W podpisanym w połowie września w Waszyngtonie porozumieniu między oboma krajami pośredniczyła administracja prezydenta USA Donalda Trumpa. Obok ZEA, Izrael zawarł także porozumienie z Bahrajnem.
"Widzą, że Izrael nie jest obciążeniem ani wrogiem"

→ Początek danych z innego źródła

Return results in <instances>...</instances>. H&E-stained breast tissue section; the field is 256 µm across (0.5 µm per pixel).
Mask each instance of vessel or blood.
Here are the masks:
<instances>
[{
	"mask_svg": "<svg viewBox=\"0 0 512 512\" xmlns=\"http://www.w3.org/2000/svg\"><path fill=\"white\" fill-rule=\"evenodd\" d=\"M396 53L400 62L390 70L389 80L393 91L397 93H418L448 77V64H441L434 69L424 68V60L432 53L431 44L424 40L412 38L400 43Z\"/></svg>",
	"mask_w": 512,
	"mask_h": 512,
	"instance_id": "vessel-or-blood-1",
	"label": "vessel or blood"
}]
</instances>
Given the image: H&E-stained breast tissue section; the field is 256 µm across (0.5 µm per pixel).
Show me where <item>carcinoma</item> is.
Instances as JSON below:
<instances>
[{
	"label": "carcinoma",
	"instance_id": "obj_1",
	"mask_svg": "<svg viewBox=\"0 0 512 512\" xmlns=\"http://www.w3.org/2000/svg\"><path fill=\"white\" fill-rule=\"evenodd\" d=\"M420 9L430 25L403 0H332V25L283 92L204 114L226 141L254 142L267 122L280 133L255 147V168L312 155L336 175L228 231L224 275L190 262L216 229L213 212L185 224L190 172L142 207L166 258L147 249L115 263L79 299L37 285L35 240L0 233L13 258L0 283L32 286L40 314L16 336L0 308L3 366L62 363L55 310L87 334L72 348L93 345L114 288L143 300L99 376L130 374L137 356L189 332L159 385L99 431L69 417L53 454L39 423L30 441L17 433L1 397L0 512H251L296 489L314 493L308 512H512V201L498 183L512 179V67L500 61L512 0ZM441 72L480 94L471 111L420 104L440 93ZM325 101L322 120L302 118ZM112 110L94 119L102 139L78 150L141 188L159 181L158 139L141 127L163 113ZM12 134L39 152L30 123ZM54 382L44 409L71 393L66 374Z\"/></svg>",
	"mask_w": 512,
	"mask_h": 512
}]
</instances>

Umowa z ZEA odzwierciedla "drastyczną zmianę" geopolitycznej pozycji Izraela - ocenił premier Izraela Benjamin Netanjahu po głosowaniu gabinetu. - Kraje arabskie chcą zawrzeć z nami pokój, ponieważ widzą, (...) jak stawiamy czoło Iranowi, czasami sami, na oczach całego świata. Rozumieją, że możemy im pomóc w wielu dziedzinach. Widzą, że Izrael nie jest obciążeniem ani wrogiem - jest on zawsze niezbędnym sojusznikiem, zwłaszcza w tych czasach - zapewniał.
Netanjahu oświadczył, że wkrótce spotka się osobiście z następcą tronu ZEA szejkiem Mohammadem Ibn Zajedem.
Według premiera Izraela nie ulega wątpliwości, że wkrótce inne kraje arabskie i muzułmańskie zawrą pokój z jego krajem.
Pierwsza oficjalna wizyta delegacji ZEA w Izraelu jest zaplanowana na 20 października - podała agencja Reutera, powołując się na osobę zaangażowaną w jej planowanie.